I've been using the PDFBOX version 2.0.0 in a Java project to convert pdfs to text.
several of my pdfs are missing the ToUnicode method, so they come out in Gibberish while I export them.
2016-09-14 10:44:55 WARN org.apache.pdfbox.pdmodel.font.PDSimpleFont(1):322 - No Unicode mapping for 694 (30) in font MPBAAA+F1
in the WARN above, instead of the real character, a gibberish unicode (30) was presented.
I was able to overcome it by editing the additional.txt
file in pdfbox, since from trial & error I understood that the code of the character (694 in this case) represents a certain Hebrew letter (צ).
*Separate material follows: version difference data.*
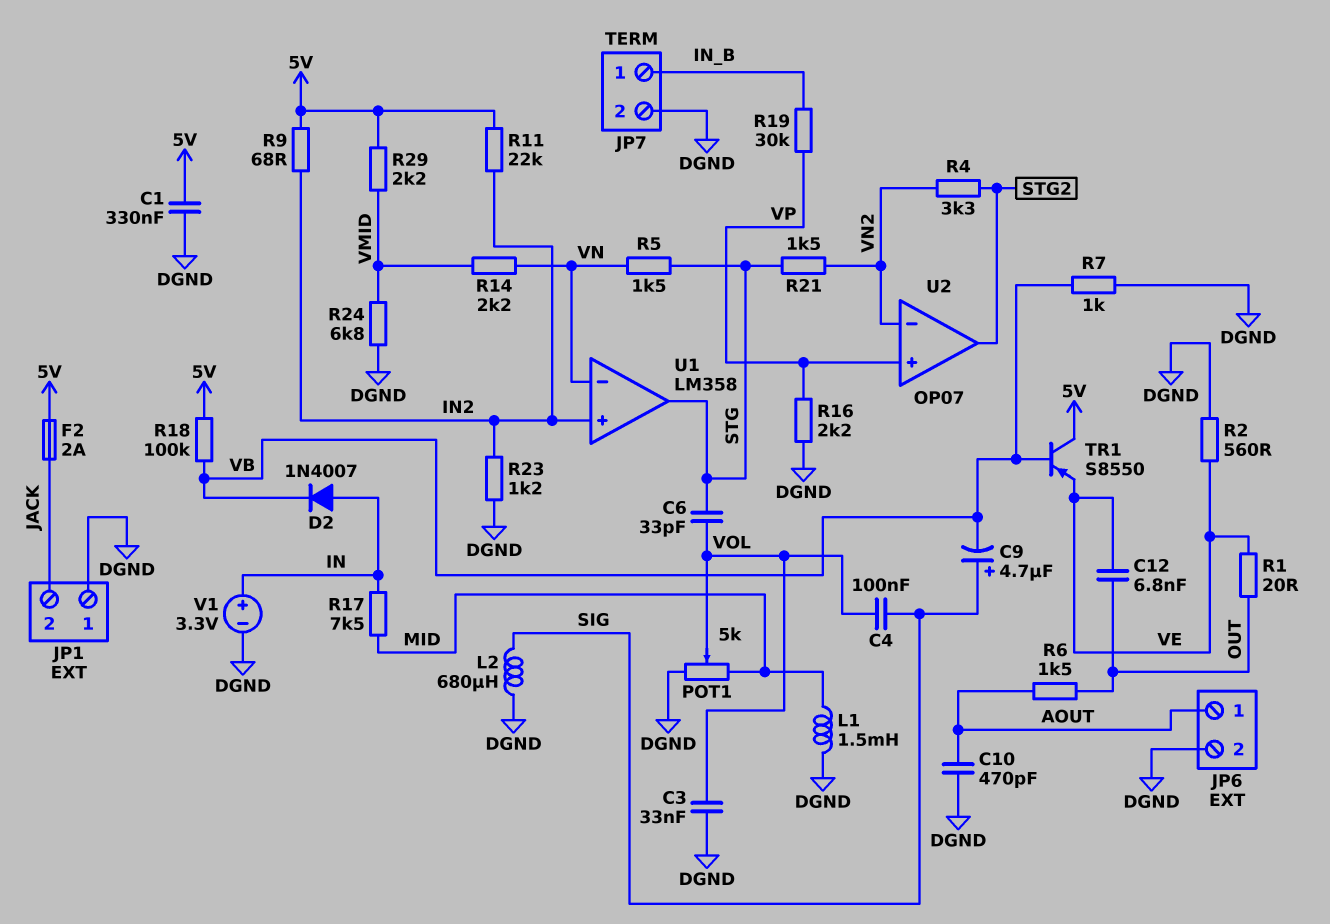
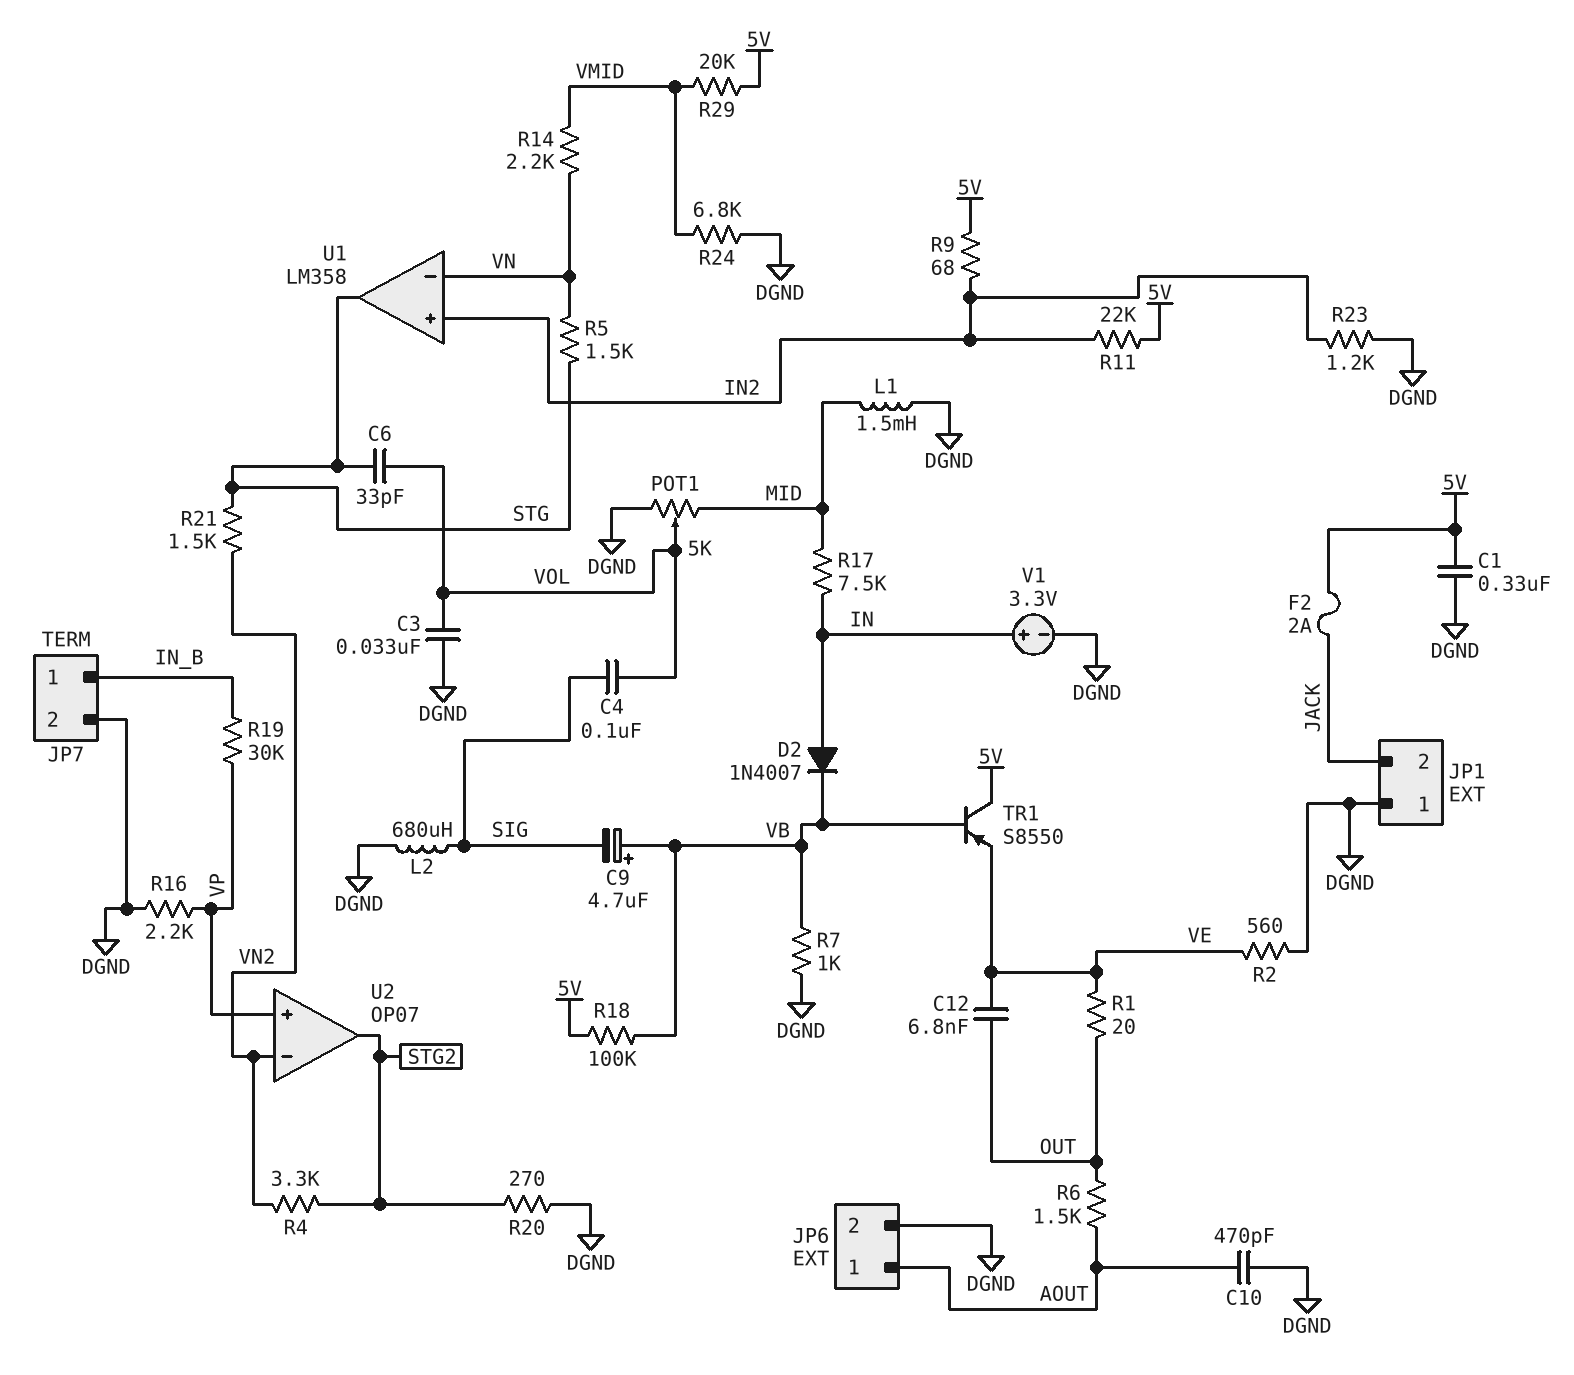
C9: 4.7uF (plus SIG, minus VB) -> 4.7uF (plus VB, minus SIG)
R20: none -> 270 (DGND, STG2)
R29: 2.2k (5V, VMID) -> 20k (5V, VMID)

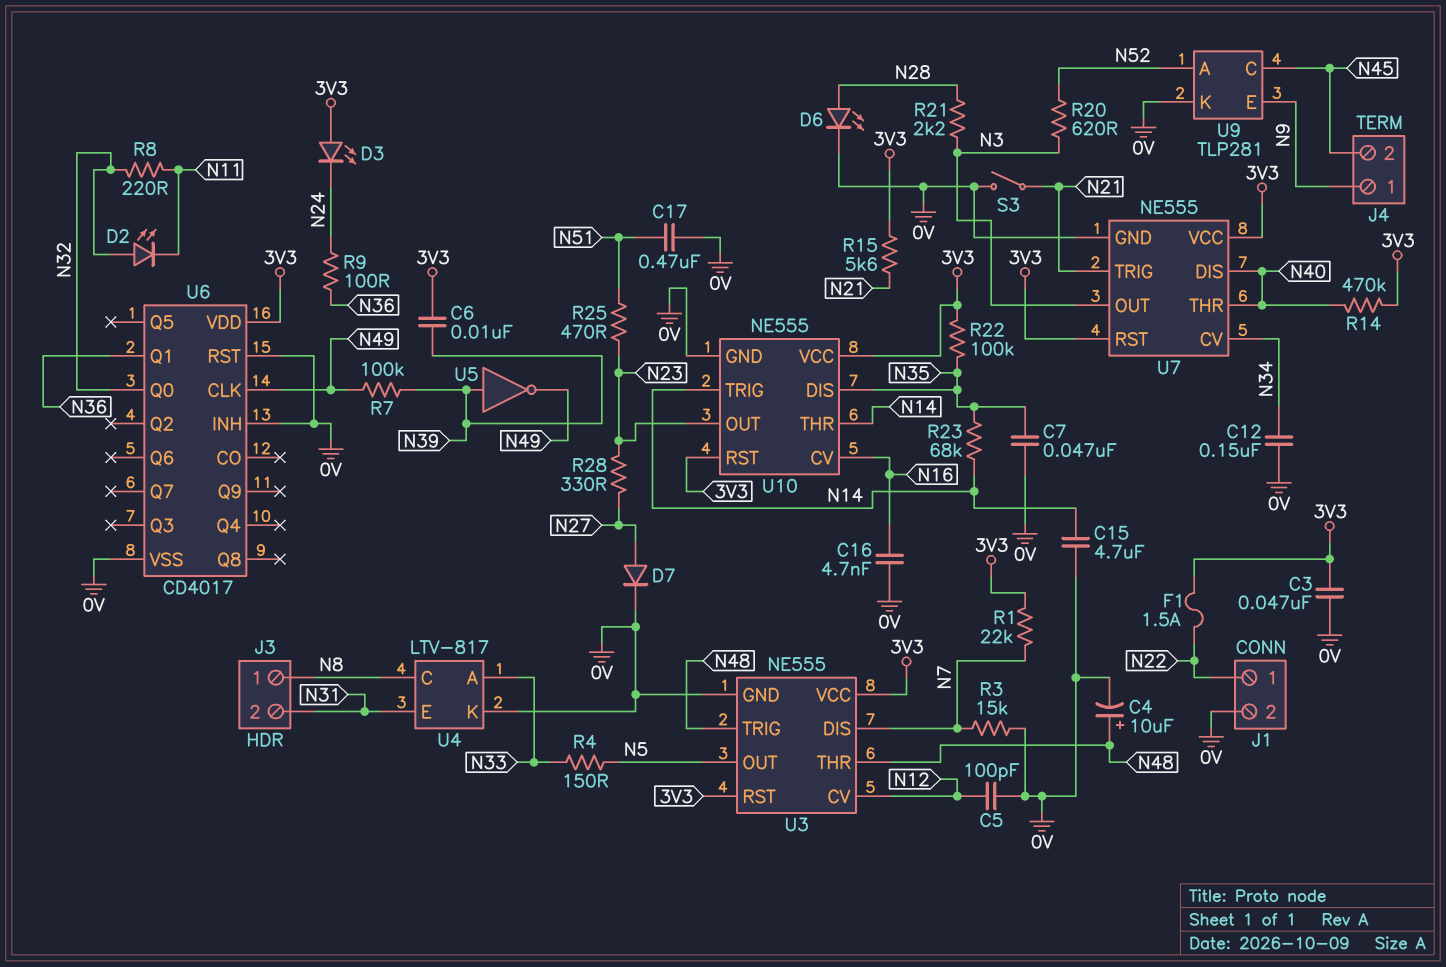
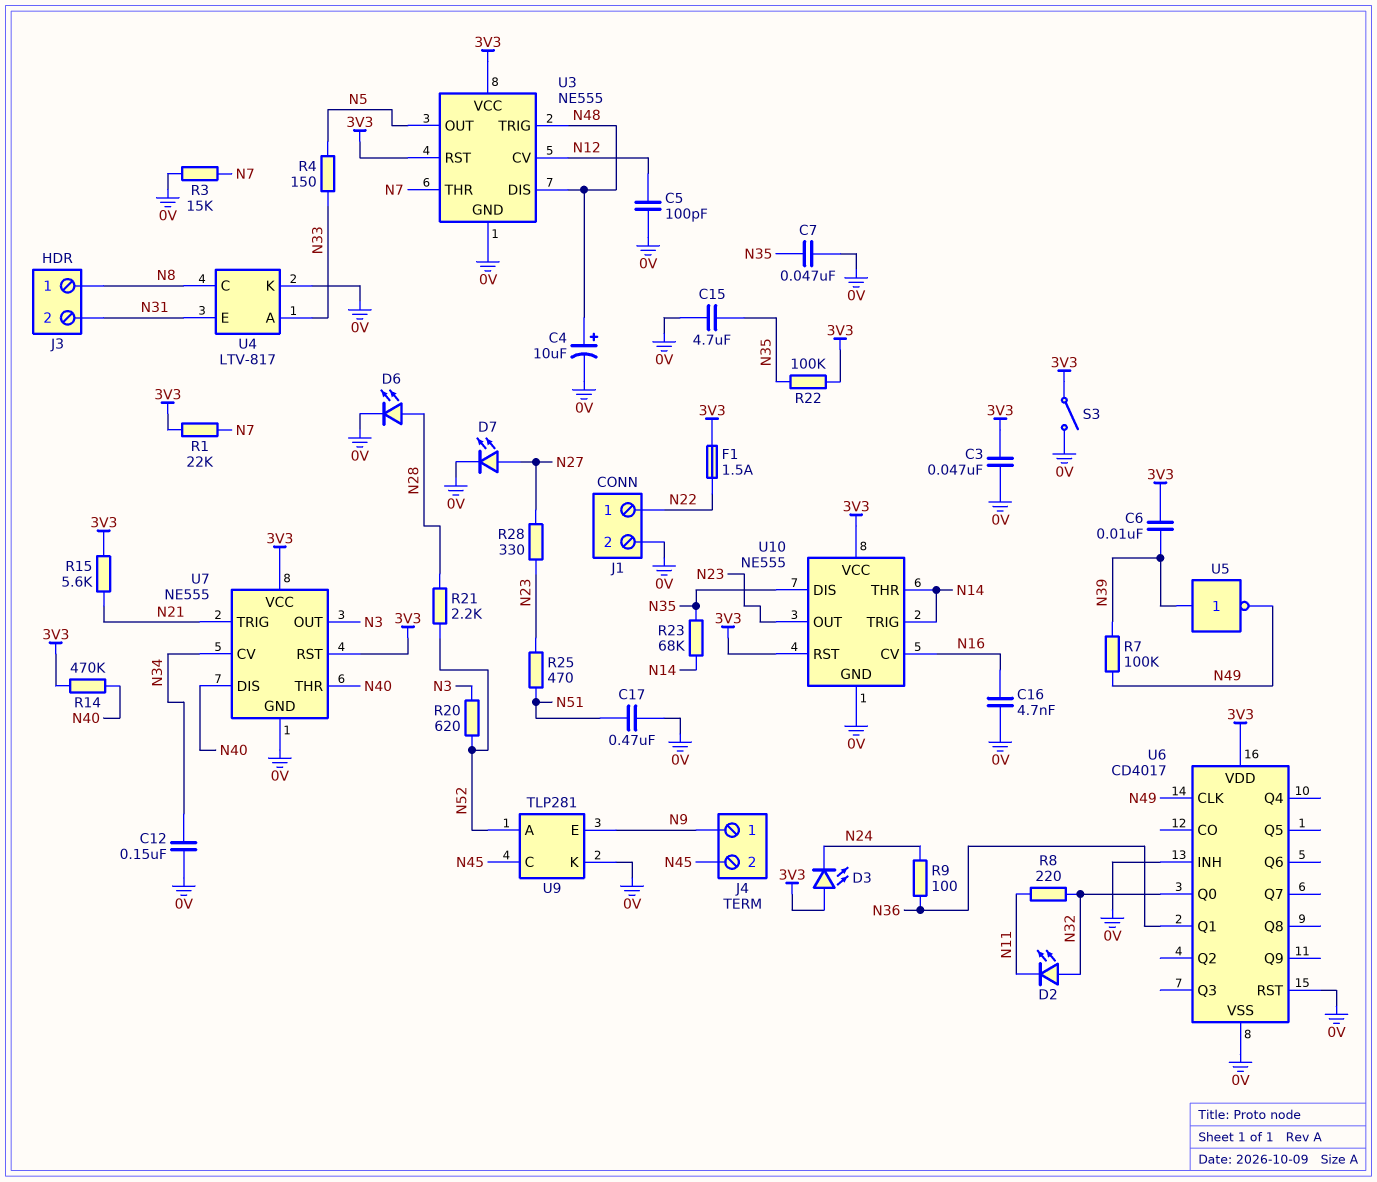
C15: 4.7uF (0V, N14) -> 4.7uF (0V, N35)
D7: diode (A N27, K 0V) -> LED (A N27, K 0V)
R21: 2.2k (N3, N28) -> 2.2k (N28, N52)
S3: switch (0V, N21) -> switch (0V, 3V3)
U3 pin DIS: N7 -> N48
U3 pin THR: N48 -> N7

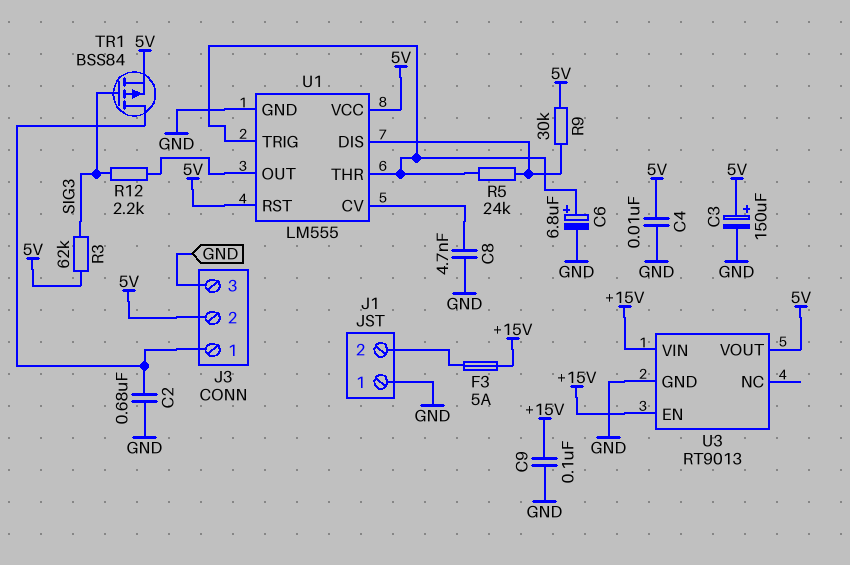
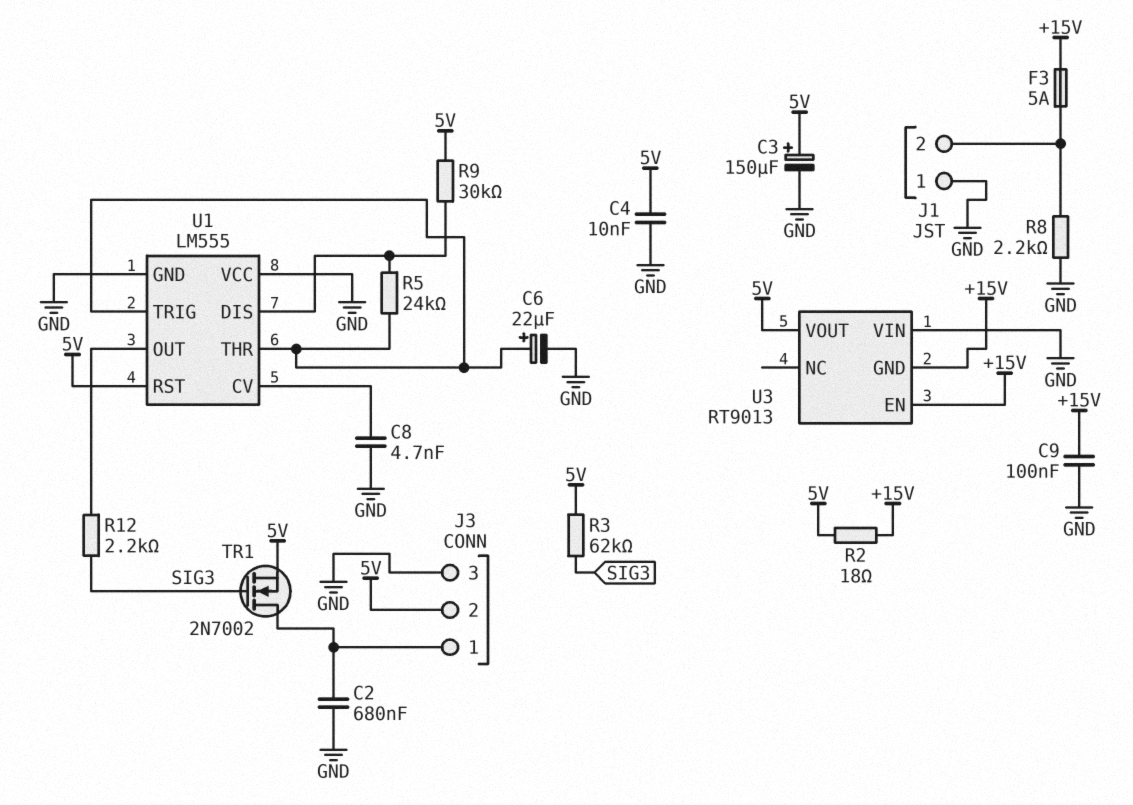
C6: 6.8uF (plus U1/THR, minus GND) -> 22uF (plus U1/THR, minus GND)
R2: none -> 18 (+15V, 5V)
R8: none -> 2.2k (GND, J1/2)
TR1: PMOS BSS84 (G SIG3, D J3/1, S 5V) -> NMOS 2N7002 (G SIG3, D J3/1, S 5V)
U1 pin VCC: 5V -> GND
U3 pin GND: GND -> +15V
U3 pin VIN: +15V -> GND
here's a short example of what I've edited inside the file:
-694;05E6 #HexaDecimal value for the letter צ
-695;05E7
-696;05E8
later I've encountered almost the same warning on a different pdf, but instead of gibberish characters I got no characters at all. a more detailed explination of this issue can be seen here - pdf reading via pdfbox in java
2016-09-14 11:07:10 WARN org.apache.pdfbox.pdmodel.font.PDType0Font(1):431 - No Unicode mapping for CID+694 (694) in font ABCDEE+Tahoma,Bold
As you can see, the warning came from a different class (PDType0Font
) rather than the first warning (PDSimpleFont
), but the code name (694) is the same in both of them and they are both talking about the same character.
Does there's a different file that I should edit other than additional.txt
to point the 694 code (the Hebrew letter צ) to it's correct unicode?